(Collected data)
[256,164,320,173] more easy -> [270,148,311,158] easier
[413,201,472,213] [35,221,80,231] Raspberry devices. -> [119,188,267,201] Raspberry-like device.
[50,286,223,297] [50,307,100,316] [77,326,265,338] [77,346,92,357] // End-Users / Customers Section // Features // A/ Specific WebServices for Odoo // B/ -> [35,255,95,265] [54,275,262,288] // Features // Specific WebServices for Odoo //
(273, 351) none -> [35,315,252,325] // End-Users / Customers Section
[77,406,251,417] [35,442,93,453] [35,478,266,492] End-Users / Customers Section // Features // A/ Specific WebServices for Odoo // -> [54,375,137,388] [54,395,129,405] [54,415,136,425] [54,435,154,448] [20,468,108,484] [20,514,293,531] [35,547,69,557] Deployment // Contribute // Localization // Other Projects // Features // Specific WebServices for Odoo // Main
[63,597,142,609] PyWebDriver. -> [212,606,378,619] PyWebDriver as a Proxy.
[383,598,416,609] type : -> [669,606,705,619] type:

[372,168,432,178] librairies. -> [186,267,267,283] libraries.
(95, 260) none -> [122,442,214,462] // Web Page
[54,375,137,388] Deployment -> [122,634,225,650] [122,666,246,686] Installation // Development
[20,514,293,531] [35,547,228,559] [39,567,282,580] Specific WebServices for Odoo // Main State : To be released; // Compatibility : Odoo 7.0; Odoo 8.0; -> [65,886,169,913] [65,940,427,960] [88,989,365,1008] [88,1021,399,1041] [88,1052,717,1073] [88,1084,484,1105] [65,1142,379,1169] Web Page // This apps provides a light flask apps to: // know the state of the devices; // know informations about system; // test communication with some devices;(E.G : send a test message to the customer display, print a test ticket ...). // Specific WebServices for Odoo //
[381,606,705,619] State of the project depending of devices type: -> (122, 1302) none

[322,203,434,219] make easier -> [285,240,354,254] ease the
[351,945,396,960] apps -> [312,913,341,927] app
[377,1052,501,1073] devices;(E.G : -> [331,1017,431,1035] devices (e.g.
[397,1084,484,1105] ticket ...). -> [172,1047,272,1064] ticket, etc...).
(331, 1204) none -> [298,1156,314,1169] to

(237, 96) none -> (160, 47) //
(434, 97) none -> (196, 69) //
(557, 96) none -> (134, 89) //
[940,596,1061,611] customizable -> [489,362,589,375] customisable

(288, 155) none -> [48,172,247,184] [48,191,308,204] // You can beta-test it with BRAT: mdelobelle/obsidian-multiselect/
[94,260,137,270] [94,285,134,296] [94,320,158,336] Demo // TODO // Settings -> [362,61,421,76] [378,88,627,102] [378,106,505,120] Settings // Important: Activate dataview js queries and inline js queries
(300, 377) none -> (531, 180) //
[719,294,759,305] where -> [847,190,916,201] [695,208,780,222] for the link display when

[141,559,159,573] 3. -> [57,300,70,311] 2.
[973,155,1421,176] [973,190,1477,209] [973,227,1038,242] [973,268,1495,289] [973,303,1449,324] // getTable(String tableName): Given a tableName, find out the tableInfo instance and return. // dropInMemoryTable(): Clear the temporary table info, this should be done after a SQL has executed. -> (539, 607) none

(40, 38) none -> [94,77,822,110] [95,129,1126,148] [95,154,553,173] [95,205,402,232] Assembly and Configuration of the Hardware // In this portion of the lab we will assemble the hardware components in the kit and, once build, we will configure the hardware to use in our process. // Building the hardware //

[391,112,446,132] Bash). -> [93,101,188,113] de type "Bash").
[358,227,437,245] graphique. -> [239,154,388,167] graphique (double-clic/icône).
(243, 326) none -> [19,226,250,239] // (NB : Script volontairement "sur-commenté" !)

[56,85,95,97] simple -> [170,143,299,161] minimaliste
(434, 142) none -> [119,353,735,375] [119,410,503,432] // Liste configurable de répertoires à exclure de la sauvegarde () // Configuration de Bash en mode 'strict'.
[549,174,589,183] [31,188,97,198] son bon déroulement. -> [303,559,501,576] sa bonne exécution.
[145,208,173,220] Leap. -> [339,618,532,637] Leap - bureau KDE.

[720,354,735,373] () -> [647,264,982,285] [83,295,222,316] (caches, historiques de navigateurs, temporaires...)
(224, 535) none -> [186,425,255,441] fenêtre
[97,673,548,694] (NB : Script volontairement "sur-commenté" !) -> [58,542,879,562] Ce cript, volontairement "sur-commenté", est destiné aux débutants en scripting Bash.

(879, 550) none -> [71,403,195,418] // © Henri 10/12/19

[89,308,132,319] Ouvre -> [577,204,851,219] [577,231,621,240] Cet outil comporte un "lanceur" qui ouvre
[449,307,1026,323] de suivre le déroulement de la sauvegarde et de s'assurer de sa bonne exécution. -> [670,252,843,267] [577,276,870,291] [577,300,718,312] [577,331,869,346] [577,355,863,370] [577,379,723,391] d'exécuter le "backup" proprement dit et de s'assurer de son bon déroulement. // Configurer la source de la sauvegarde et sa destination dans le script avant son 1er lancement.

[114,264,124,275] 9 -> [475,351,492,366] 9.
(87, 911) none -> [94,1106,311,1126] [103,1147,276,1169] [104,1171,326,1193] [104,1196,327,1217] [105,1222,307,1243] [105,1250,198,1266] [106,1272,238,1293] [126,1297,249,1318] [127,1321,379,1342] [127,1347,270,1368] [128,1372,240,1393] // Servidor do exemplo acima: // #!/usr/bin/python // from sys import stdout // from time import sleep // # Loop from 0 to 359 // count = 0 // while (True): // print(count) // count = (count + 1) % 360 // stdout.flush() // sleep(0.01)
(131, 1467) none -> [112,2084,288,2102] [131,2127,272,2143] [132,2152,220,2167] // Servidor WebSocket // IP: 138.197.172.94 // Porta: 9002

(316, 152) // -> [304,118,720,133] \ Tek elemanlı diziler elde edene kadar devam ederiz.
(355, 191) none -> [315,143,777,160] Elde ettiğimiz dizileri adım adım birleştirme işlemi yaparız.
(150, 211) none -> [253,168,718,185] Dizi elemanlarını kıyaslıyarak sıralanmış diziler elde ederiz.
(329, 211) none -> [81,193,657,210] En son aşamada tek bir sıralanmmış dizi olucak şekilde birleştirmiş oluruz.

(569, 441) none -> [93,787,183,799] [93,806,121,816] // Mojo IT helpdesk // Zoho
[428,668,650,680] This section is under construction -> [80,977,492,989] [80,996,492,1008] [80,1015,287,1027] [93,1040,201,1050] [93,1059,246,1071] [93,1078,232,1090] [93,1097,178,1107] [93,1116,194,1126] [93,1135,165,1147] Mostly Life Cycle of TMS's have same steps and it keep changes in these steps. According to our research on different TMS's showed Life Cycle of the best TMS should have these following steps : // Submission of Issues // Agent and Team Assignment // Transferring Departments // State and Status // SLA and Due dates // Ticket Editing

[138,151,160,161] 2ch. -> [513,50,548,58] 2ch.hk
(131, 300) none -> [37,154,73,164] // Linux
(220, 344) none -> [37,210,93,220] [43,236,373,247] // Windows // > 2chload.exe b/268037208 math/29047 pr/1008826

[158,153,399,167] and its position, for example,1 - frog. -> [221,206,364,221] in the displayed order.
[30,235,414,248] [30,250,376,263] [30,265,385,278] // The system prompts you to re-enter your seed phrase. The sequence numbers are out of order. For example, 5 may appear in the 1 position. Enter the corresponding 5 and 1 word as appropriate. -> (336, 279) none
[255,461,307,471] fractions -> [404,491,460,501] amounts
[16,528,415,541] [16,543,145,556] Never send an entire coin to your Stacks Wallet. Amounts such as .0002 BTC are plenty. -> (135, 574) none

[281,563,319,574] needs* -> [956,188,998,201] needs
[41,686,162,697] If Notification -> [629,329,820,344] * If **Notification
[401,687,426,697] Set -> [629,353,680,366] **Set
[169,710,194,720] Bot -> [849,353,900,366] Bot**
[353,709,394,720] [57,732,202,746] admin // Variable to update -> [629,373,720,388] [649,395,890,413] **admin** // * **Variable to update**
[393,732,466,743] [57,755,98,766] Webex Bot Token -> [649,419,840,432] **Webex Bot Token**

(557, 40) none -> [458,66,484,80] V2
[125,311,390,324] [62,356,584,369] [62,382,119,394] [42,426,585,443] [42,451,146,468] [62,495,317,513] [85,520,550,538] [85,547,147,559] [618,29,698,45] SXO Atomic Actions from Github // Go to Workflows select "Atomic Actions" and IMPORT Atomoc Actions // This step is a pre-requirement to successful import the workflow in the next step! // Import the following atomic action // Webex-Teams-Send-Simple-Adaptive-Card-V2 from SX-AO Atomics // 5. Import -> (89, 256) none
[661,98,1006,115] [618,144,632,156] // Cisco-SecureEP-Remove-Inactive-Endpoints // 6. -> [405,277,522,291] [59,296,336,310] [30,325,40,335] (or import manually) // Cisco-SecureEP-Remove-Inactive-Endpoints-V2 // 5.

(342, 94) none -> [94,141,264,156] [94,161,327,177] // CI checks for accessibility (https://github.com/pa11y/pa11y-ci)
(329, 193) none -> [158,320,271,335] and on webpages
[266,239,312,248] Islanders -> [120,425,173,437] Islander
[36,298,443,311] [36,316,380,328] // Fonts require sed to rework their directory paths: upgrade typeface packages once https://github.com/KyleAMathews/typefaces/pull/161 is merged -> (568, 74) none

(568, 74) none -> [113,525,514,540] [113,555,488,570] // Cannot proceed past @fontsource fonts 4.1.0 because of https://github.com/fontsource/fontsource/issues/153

(Your task) In the entries above, find each line with "exécution" and list it.

(Written solution)
[549,174,589,183] [31,188,97,198] son bon déroulement. -> [303,559,501,576] sa bonne exécution.
[449,307,1026,323] de suivre le déroulement de la sauvegarde et de s'assurer de sa bonne exécution. -> [670,252,843,267] [577,276,870,291] [577,300,718,312] [577,331,869,346] [577,355,863,370] [577,379,723,391] d'exécuter le "backup" proprement dit et de s'assurer de son bon déroulement. // Configurer la source de la sauvegarde et sa destination dans le script avant son 1er lancement.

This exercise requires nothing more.